General information
- Type: Ultralight aircraft and Light-sport aircraft
- National origin: China
- Manufacturer: Corvus Aerospace (Suzhou)
- Status: Under development (2015)

History
- First flight: 1 November 2013

= Corvus Racer 312 =

Chinese ultralight aircraft

The Corvus Racer 312 is a Chinese ultralight and light-sport aircraft under development by Corvus Aerospace (Suzhou) of Suzhou and first flown 1 November 2013. The aircraft is to be supplied complete and ready-to-fly.

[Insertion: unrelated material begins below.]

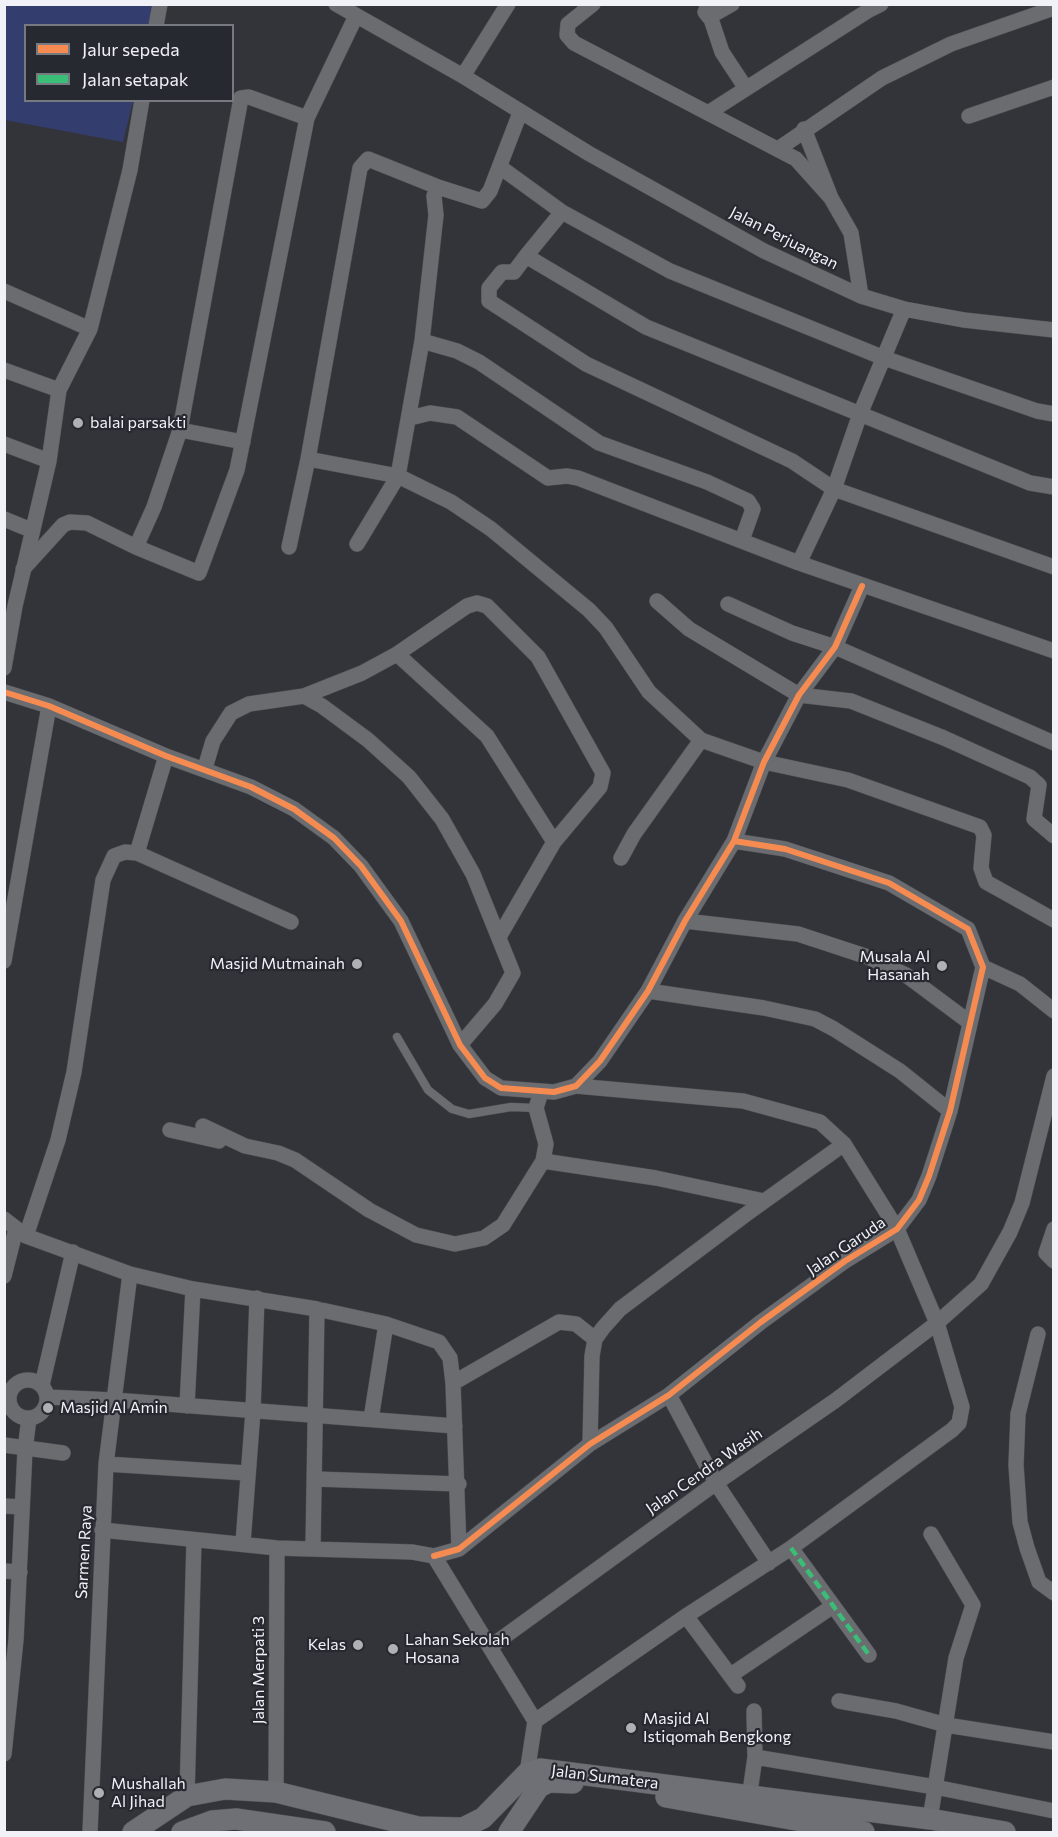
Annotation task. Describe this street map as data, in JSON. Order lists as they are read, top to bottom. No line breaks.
{"streets":{"main road":["Jalan Sumatera"],"street":["Jalan Perjuangan","Jalan Garuda","Jalan Cendra Wasih","Sarmen Raya","Jalan Merpati 3"]},"crossings":[["Jalan Merpati 3","Jalan Sumatera"]],"places":["balai parsakti","Masjid Mutmainah","Musala Al Hasanah","Masjid Al Amin","Kelas","Lahan Sekolah Hosana","Masjid Al Istiqomah Bengkong","Mushallah Al Jihad"],"legend":["Jalur sepeda","Jalan setapak"]}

==Design and development==
The Racer 312 was designed as a smaller version of the Corvus Racer 540, to comply with the Fédération Aéronautique Internationale microlight rules and US light-sport aircraft rules. It was designed and the prototype built over a period of 13 months in 2012–13.

The Racer 312 features a cantilever low-wing, two-seats-in-side-by-side configuration under a bubble canopy, fixed tricycle landing gear and a single engine in tractor configuration. The aircraft is made from composite material and its 8.33 m span wing employs split flaps. The standard engine fitted is the 100 hp Rotax 912ULS four-stroke powerplant. With this engine the cruise speed is anticipated to be 280 km/h.

As of February 2017, the design does not appear on the Federal Aviation Administration's list of approved special light-sport aircraft.